C’est en tout cas, l’annonce faite ce vendredi 31 juillet 2026 par la gouverneure du District autonome du Grand Lomé (DAGL), Mme Zouréhatou Kassah-Traoré lors d’une conférence de presse. Elle était entourée du ministre de l’Aménagement du territoire M. Gomado, des préfets du Golfe et des Lacs ainsi que des représentants des communes.
Les autorités ne sont pas passé par mille pour rappeler que le domaine public est un patrimoine collectif dont la préservation répond à des impératifs juridiques, environnementaux, économiques et sécuritaires.
Selon la gouverneure, les concertations avec les occupants du domaine public, notamment les tenanciers de bars installés sur le littoral, ont débuté en juin 2025. Après plus d’un an de dialogue, elle estime que ces derniers ont eu suffisamment de temps pour libérer volontairement les lieux.

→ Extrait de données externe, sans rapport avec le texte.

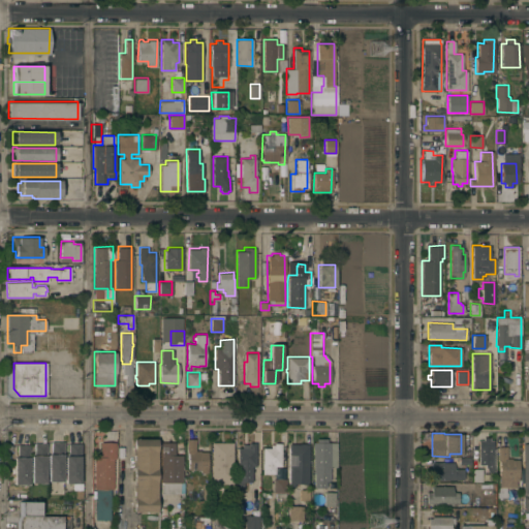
[(157,438),(157,511),(134,511),(134,438),(157,438)]
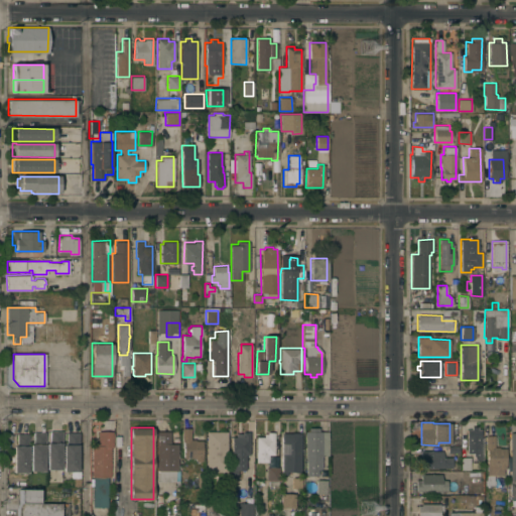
[(183,441),(182,441),(182,427),(190,427),(190,438),(195,438),(195,440),(203,440),(203,461),(196,461),(196,458),(183,458),(183,441)]
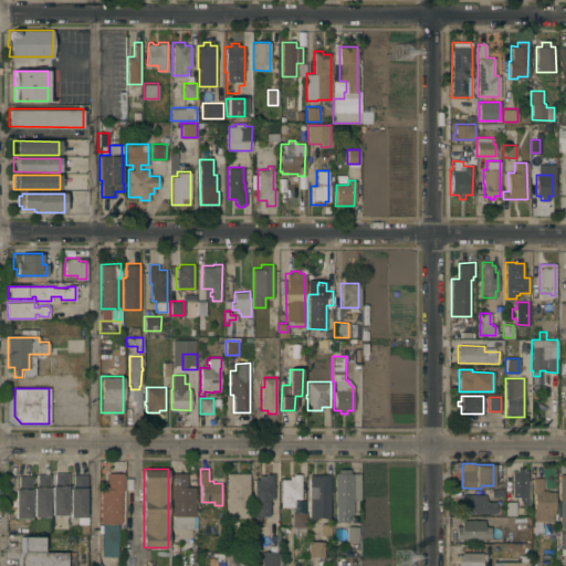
[(360,500),(353,500),(353,506),(352,506),(352,515),(348,515),(349,521),(335,521),(335,473),(338,473),(338,469),(349,469),(349,473),(360,473),(360,500)]
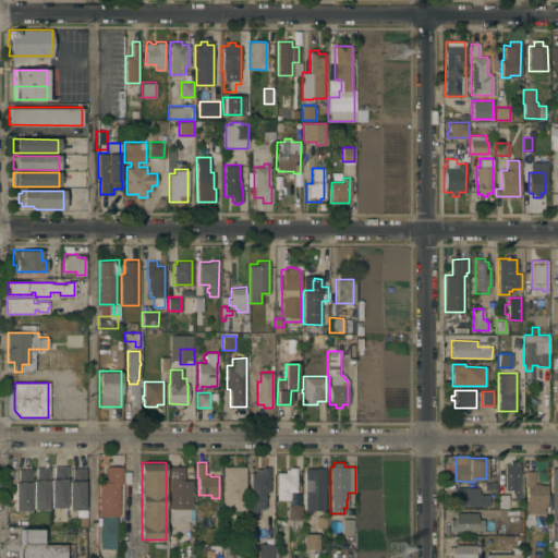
[(520,498),(512,498),(512,496),(511,496),(511,489),(504,489),(504,485),(506,485),(506,465),(508,465),(508,462),(518,462),(518,464),(520,464),(520,497),(520,498)]
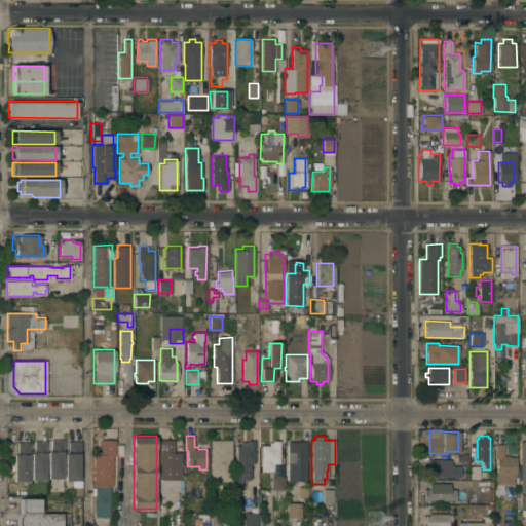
[(47,451),(51,451),(51,439),(64,439),(64,452),(63,452),(63,478),(47,478),(47,451)]
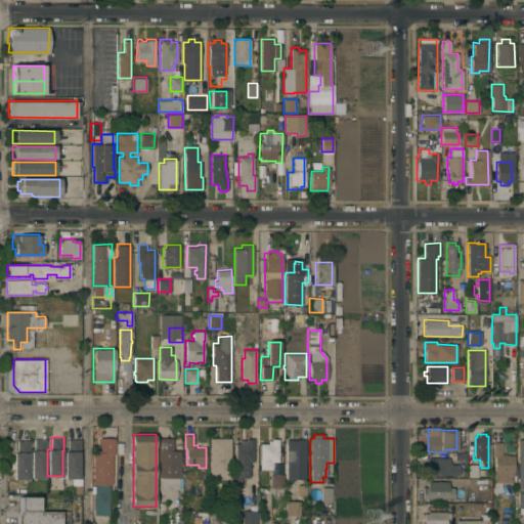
[(173,437),(173,450),(180,450),(180,478),(160,478),(160,437),(173,437)]
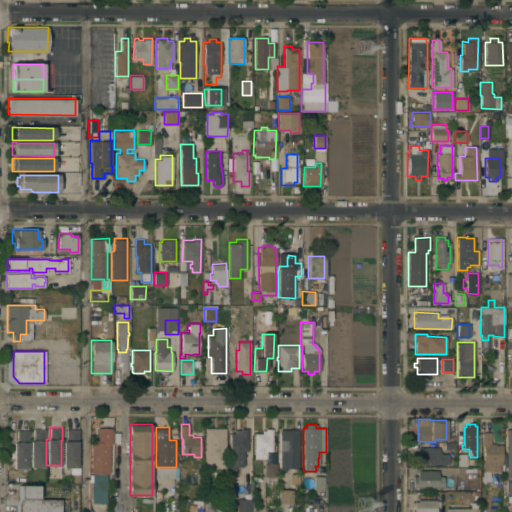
[(225,427),(225,466),(213,466),(213,472),(205,472),(205,427),(225,427)]
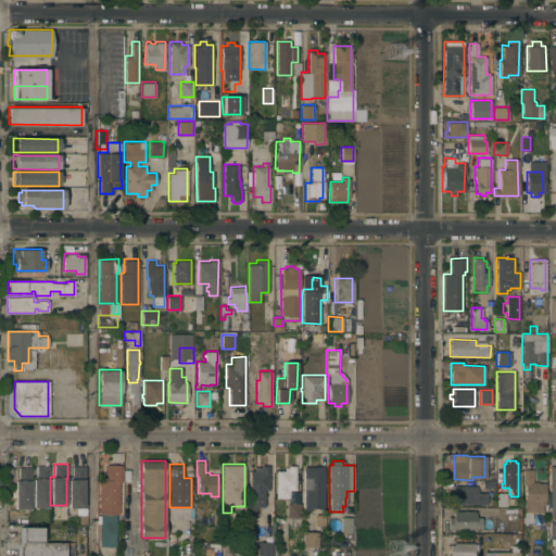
[(33,478),(36,478),(36,465),(50,465),(49,480),(48,480),(48,507),(33,507),(33,478)]
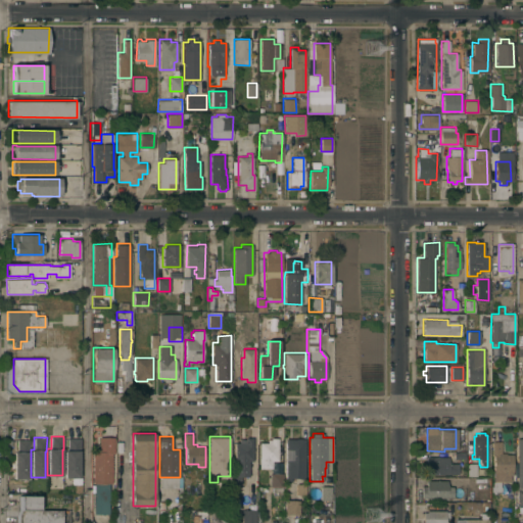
[(64,478),(64,449),(67,449),(67,438),(81,437),(81,452),(79,452),(79,478),(64,478)]
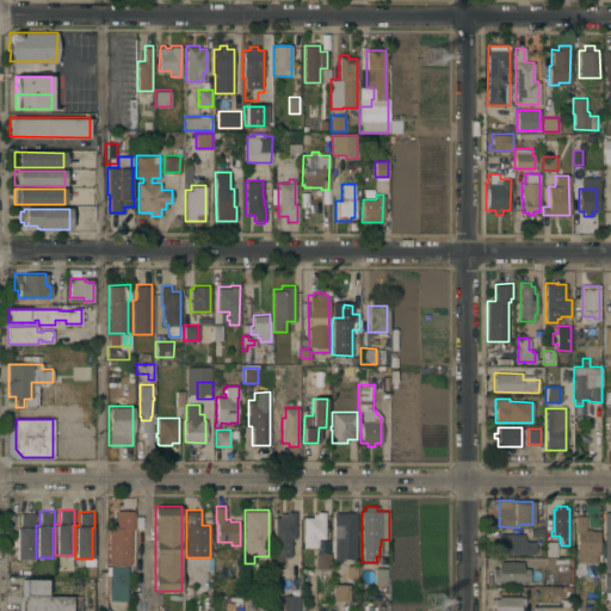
[(109,528),(113,528),(113,525),(116,525),(116,511),(134,511),(134,529),(131,529),(131,565),(128,565),(127,600),(110,600),(110,574),(107,574),(107,567),(110,567),(110,565),(109,565),(109,528)]
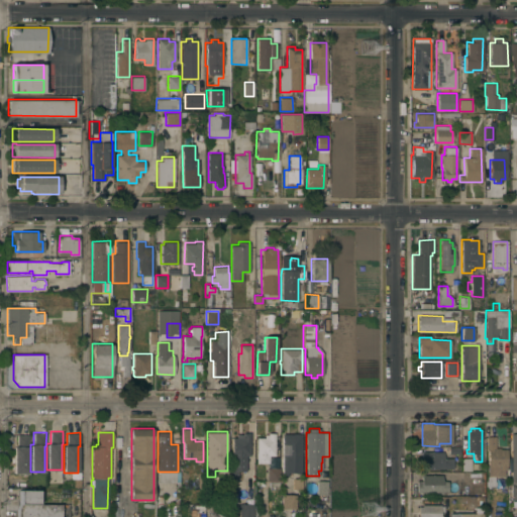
[(237,477),(231,477),(231,437),(236,437),(236,434),(243,434),(243,432),(250,433),(250,455),(245,455),(245,471),(237,471),(237,477)]
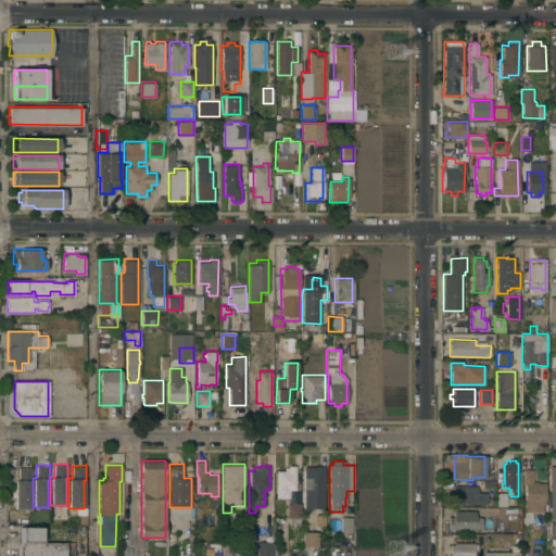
[(295,489),(285,490),(285,496),(276,496),(276,470),(285,470),(285,467),(288,467),(288,466),(295,466),(295,489)]
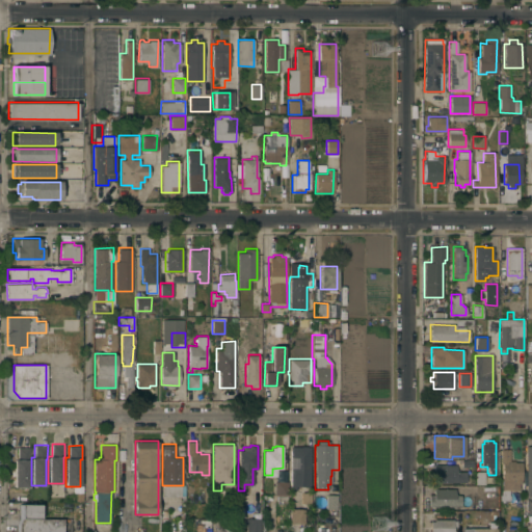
[(14,487),(14,459),(17,459),(17,447),(30,447),(30,460),(29,460),(29,487),(14,487)]
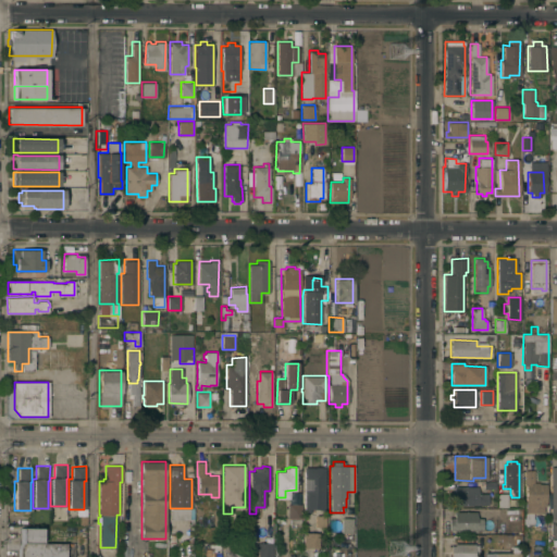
[(324,510),(310,510),(310,514),(302,514),(304,468),(324,468),(324,510)]
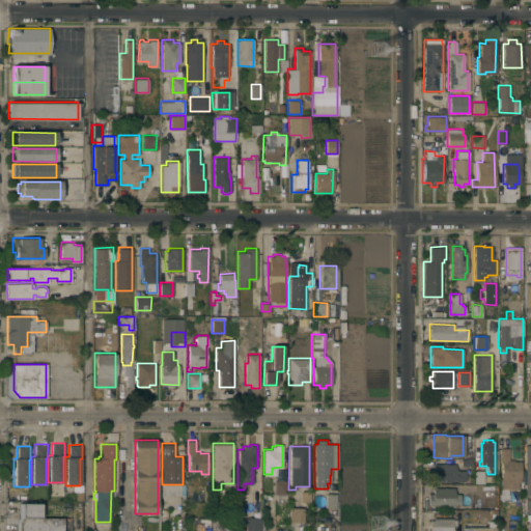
[(521,488),(501,488),(501,462),(500,462),(500,448),(508,448),(508,459),(513,459),(513,460),(521,460),(521,488)]
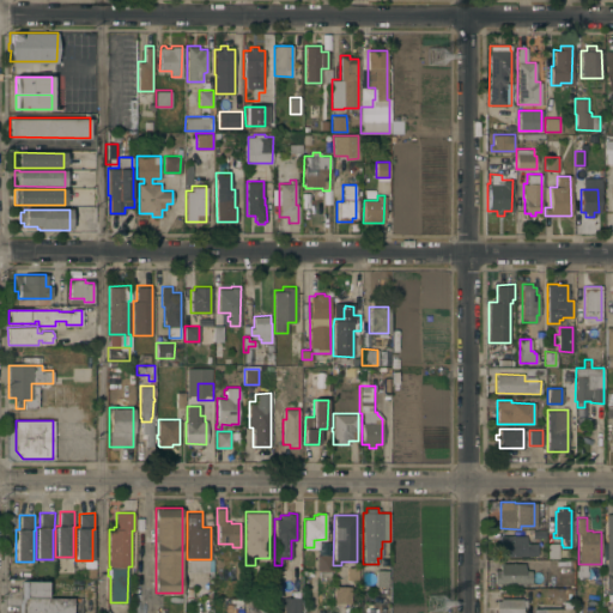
[(499,556),(499,550),(497,550),(497,542),(499,542),(499,535),(526,535),(526,542),(536,542),(536,556),(499,556)]
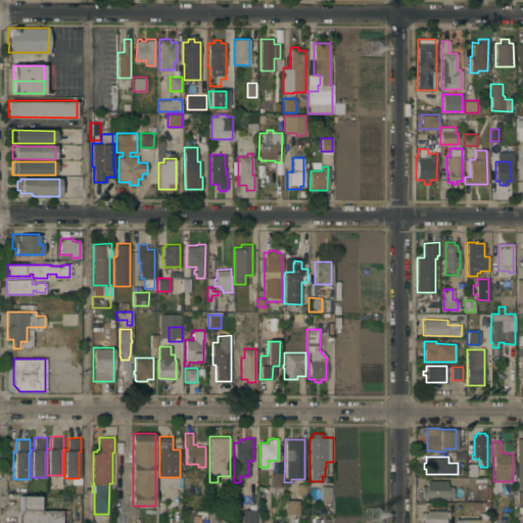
[(475,476),(467,476),(467,464),(475,464),(475,473),(475,476)]
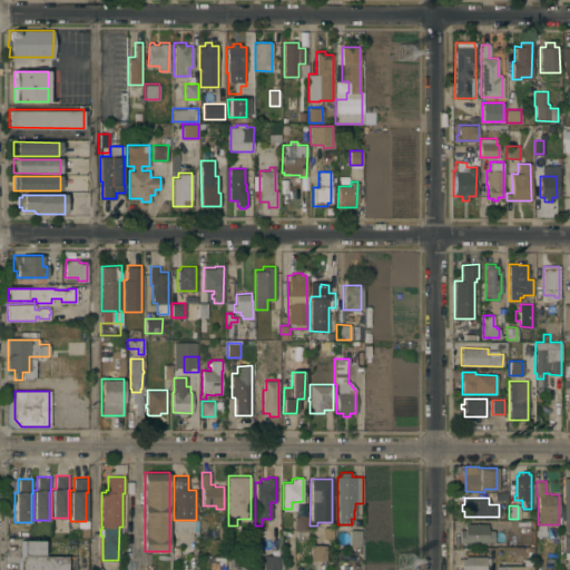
[(307,530),(295,530),(295,516),(308,516),(307,530)]
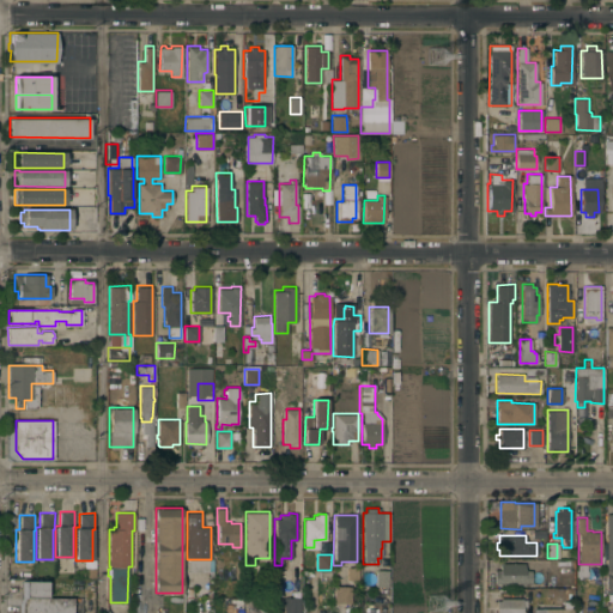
[(532,584),(493,584),(493,570),(499,570),(499,564),(525,563),(525,571),(532,571),(532,584)]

« Les premiers échanges remontent à juin 2025. À leur demande, un premier délai leur avait été accordé pour libérer volontairement les emprises occupées. La date de libération a ensuite été reportée au 31 mars, puis au 30 juin 2026 à la suite de nouvelles concertations », a expliqué Mme Kassah-Traoré.
Malgré ces différents reports, les engagements n’ont pas été respectés. Une nouvelle proposition de libération au 4 janvier 2027 a été rejetée par le gouvernement, qui estime qu’elle prolongerait une situation irrégulière au détriment de l’intérêt général.
DAGL donne trois semaines pour libérer les lieux
Les autorités accordent désormais un ultime délai de trois semaines aux occupants pour démonter eux-mêmes leurs installations et libérer volontairement les espaces concernés. Passé ce délai, les installations sans autorisation ou dont les autorisations sont expirées seront enlevées conformément aux textes en vigueur.
« Cette opération ne vise aucune catégorie particulière de citoyens. Elle répond à la nécessité de restaurer l’autorité de la loi, de protéger le domaine public, de préserver le littoral contre les dégradations environnementales et de garantir la sécurité des populations », a insisté la gouverneure.
Coordonnée par un comité ad hoc réunissant plusieurs ministères, les collectivités territoriales et les services techniques, cette opération s’inscrit dans la volonté du gouvernement de promouvoir un développement urbain mieux organisé et un environnement plus sûr.